Collected data entries

+ + + + + + +

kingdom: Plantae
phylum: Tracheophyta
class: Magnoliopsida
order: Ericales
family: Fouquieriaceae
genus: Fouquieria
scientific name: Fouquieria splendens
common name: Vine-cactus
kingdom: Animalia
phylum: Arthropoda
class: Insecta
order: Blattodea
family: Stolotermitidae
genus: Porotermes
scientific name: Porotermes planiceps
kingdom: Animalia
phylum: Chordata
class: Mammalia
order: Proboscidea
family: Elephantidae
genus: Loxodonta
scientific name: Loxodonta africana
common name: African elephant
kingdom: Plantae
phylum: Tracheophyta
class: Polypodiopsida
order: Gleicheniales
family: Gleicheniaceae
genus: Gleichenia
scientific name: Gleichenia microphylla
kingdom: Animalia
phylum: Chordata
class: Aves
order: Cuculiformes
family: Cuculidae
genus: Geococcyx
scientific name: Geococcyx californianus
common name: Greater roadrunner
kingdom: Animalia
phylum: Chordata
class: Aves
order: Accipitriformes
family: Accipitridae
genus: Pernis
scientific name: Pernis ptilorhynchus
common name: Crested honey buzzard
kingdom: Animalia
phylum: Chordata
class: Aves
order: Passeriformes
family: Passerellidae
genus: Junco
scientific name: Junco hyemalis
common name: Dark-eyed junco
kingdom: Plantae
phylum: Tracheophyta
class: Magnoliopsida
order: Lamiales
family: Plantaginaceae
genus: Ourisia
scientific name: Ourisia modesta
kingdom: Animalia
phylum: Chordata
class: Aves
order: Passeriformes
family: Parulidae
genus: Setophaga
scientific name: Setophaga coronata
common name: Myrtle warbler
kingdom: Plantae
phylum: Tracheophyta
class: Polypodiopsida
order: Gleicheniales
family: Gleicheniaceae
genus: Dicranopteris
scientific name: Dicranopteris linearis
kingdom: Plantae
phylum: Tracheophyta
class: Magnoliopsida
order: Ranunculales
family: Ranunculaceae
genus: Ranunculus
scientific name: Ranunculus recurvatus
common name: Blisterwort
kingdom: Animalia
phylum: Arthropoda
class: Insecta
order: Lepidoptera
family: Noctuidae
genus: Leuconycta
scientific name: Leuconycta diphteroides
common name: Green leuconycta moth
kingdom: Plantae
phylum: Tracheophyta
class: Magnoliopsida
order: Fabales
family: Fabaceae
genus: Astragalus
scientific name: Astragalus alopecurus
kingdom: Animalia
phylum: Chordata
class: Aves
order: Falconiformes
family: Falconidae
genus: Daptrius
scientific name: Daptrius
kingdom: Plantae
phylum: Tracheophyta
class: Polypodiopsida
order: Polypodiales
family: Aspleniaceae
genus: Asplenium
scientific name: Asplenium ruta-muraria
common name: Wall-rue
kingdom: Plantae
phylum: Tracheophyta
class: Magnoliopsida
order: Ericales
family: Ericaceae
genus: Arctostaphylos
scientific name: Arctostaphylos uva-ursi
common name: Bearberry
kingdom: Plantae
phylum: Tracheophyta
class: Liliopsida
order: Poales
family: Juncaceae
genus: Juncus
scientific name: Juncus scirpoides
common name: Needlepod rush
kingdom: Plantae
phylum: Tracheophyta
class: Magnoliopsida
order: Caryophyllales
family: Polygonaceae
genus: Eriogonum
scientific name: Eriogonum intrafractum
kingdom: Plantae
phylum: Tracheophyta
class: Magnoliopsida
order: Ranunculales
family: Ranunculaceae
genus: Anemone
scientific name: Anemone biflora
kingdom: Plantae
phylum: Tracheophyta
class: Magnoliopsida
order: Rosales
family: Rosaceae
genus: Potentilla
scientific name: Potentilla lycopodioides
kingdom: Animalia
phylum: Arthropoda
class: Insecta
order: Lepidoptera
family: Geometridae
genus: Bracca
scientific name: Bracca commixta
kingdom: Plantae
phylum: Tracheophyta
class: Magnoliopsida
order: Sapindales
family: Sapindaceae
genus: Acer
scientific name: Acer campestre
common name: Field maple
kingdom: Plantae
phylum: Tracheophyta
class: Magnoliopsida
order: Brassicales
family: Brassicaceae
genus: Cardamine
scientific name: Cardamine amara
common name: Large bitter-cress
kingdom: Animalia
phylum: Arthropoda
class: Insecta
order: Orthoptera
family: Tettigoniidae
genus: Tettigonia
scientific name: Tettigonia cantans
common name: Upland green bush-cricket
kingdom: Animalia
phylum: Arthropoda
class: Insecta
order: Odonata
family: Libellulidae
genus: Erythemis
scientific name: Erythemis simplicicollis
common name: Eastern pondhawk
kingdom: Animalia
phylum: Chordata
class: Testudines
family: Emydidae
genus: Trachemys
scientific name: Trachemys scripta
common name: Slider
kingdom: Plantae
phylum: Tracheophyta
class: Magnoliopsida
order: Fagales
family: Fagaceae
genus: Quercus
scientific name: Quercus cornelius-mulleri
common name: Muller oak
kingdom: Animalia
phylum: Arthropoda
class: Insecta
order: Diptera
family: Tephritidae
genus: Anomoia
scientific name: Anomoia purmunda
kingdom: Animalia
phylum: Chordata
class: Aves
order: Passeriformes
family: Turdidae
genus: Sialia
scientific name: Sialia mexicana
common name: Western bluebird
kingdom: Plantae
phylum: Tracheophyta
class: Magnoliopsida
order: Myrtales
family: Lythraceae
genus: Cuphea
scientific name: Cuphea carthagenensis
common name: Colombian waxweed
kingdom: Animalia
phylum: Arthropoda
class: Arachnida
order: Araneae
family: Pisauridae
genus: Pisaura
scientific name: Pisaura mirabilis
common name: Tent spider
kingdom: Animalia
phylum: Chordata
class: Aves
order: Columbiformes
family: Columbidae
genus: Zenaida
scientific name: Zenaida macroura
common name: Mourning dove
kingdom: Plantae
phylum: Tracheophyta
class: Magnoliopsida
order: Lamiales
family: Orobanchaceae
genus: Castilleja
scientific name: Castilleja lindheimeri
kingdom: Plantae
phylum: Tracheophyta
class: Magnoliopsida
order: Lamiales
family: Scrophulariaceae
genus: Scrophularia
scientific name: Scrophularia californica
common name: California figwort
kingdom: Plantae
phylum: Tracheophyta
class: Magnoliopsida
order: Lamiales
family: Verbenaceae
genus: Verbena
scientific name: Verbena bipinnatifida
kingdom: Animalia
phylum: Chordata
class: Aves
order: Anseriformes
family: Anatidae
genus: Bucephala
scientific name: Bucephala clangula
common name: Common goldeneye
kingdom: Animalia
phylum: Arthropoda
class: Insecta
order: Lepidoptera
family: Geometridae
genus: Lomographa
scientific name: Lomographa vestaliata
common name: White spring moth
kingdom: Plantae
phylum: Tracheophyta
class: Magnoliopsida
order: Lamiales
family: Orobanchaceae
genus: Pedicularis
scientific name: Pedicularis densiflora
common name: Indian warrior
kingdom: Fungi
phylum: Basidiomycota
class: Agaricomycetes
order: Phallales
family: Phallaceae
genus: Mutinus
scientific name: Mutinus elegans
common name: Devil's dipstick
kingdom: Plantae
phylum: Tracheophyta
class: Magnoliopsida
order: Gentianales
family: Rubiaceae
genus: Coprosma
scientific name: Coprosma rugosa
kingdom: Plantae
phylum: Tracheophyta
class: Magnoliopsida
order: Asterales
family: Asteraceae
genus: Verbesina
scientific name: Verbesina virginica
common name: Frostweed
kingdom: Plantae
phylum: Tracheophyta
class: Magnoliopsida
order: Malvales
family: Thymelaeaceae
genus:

+ + + + + + +

◆ AIM ◆
Output the items from the line containing "scientific name: Porotermes planiceps" down through the line containing "genus: Ranunculus", both included and no others, as a two-column CSV with the headers item and answer. Give one row per item, with the item's text and its answer each in a single quoted field and any line breaks replaced by spaces.

◆ TASK RESULT ◆
item,answer
"scientific name:","Porotermes planiceps"
"kingdom:","Animalia"
"phylum:","Chordata"
"class:","Mammalia"
"order:","Proboscidea"
"family:","Elephantidae"
"genus:","Loxodonta"
"scientific name:","Loxodonta africana"
"common name:","African elephant"
"kingdom:","Plantae"
"phylum:","Tracheophyta"
"class:","Polypodiopsida"
"order:","Gleicheniales"
"family:","Gleicheniaceae"
"genus:","Gleichenia"
"scientific name:","Gleichenia microphylla"
"kingdom:","Animalia"
"phylum:","Chordata"
"class:","Aves"
"order:","Cuculiformes"
"family:","Cuculidae"
"genus:","Geococcyx"
"scientific name:","Geococcyx californianus"
"common name:","Greater roadrunner"
"kingdom:","Animalia"
"phylum:","Chordata"
"class:","Aves"
"order:","Accipitriformes"
"family:","Accipitridae"
"genus:","Pernis"
"scientific name:","Pernis ptilorhynchus"
"common name:","Crested honey buzzard"
"kingdom:","Animalia"
"phylum:","Chordata"
"class:","Aves"
"order:","Passeriformes"
"family:","Passerellidae"
"genus:","Junco"
"scientific name:","Junco hyemalis"
"common name:","Dark-eyed junco"
"kingdom:","Plantae"
"phylum:","Tracheophyta"
"class:","Magnoliopsida"
"order:","Lamiales"
"family:","Plantaginaceae"
"genus:","Ourisia"
"scientific name:","Ourisia modesta"
"kingdom:","Animalia"
"phylum:","Chordata"
"class:","Aves"
"order:","Passeriformes"
"family:","Parulidae"
"genus:","Setophaga"
"scientific name:","Setophaga coronata"
"common name:","Myrtle warbler"
"kingdom:","Plantae"
"phylum:","Tracheophyta"
"class:","Polypodiopsida"
"order:","Gleicheniales"
"family:","Gleicheniaceae"
"genus:","Dicranopteris"
"scientific name:","Dicranopteris linearis"
"kingdom:","Plantae"
"phylum:","Tracheophyta"
"class:","Magnoliopsida"
"order:","Ranunculales"
"family:","Ranunculaceae"
"genus:","Ranunculus"